I have a large df file from a survey platform. the columns contains one question(as a title) with all potential answer. I'm trying to separate each of this answer column into a new set of columns (with the name of answer as the the name of the new column).

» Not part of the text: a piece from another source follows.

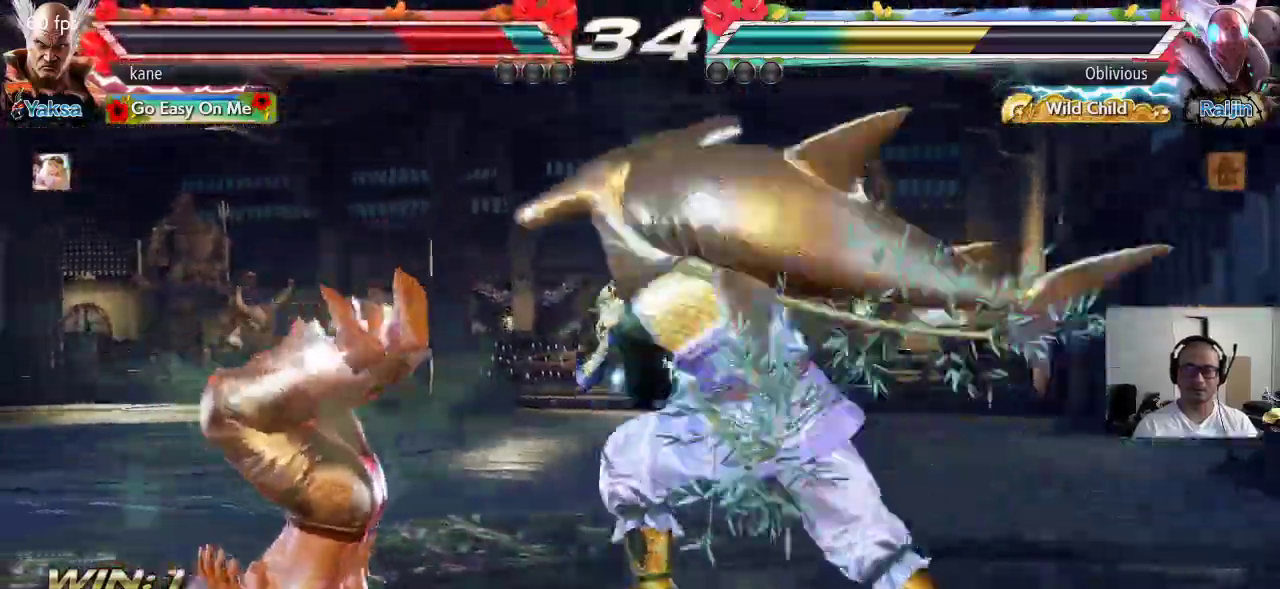
{"buttons": ["SQUARE", "TRIANGLE"], "left_stick": "center", "events": [[50, "TRIANGLE", "up"], [67, "SQUARE", "down"], [117, "TRIANGLE", "down"], [167, "SQUARE", "up"], [217, "TRIANGLE", "up"], [233, "SQUARE", "down"], [300, "TRIANGLE", "down"], [333, "SQUARE", "up"], [400, "TRIANGLE", "up"], [433, "SQUARE", "down"], [483, "TRIANGLE", "down"]]}
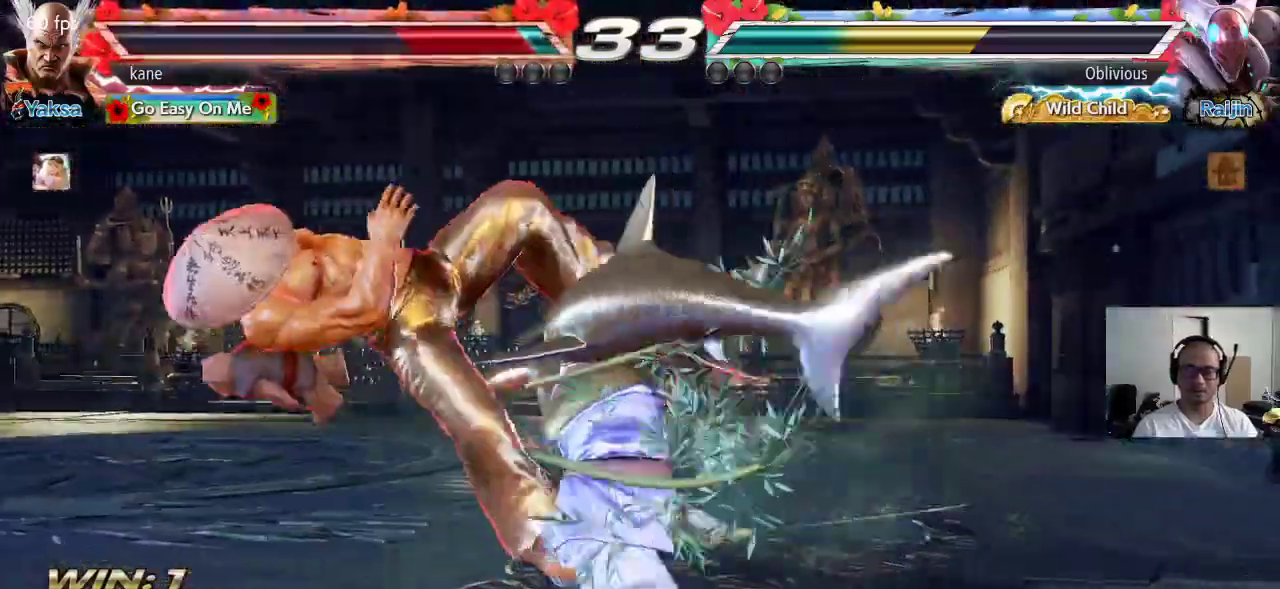
{"buttons": [], "left_stick": "center", "events": [[17, "SQUARE", "up"], [83, "TRIANGLE", "up"], [117, "SQUARE", "down"], [167, "TRIANGLE", "down"], [217, "SQUARE", "up"], [317, "TRIANGLE", "up"]]}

after that i would like each new column to indicate if the value appears in the original column(with "1") to process the data more easily
df<-data.frame("name"= c("John","mark","bell","elsa"),"what do you like to
eat"=c("apple","fries apple","peach","bread"))
original df
name | What.do.you.like.to.eat |
---|---|
John | apple |
Mark | fries apple |
bell | peach |
elsa | bread |
i'm using this code which works, but i'm sure there must be more efficient/easier way of doing it, as i have a over 50 column like this.
df<-df %>%
separate(what.do.you.like.to.eat, c("apple","fries","peach","bread",NA ), remove = F)
df[,3:6]<-""
{
df[,3] = with(df, ifelse(grepl("apple", df$what.do.you.like.to.eat,ignore.case = T),
paste('1', df[,3]),
paste("", df[,3])))
df[,4] = with(df, ifelse(grepl("fries", df$what.do.you.like.to.eat,ignore.case = T),
paste('1', df[,4]),
paste("", df[,4])))
df[,5] = with(df, ifelse(grepl("peach", df$what.do.you.like.to.eat,ignore.case = T),
paste('1', df[,5]),
paste("", df[,5])))
df[,6] = with(df, ifelse(grepl("bread", df$what.do.you.like.to.eat,ignore.case = T),
paste('1', df[,6]),
paste("", df[,6])))
}
desire output
name | What.do.you.like.to.eat | apple | fries | peach | bread |
---|---|---|---|---|---|
John | apple | 1 | |||
Mark | fries apple | 1 | 1 | ||
bell | peach | 1 | |||
elsa | bread | 1 |
CodePudding user response:
You could use purrr::map
to apply over your vector of answers and for each, check their presence in the string.
library(tidyverse)
df <- data.frame(
name = c("John", "mark", "bell", "elsa"),
"what do you like to eat" = c("apple", "fries apple", "peach", "bread")
)
ans <- c("apple", "fries", "peach", "bread")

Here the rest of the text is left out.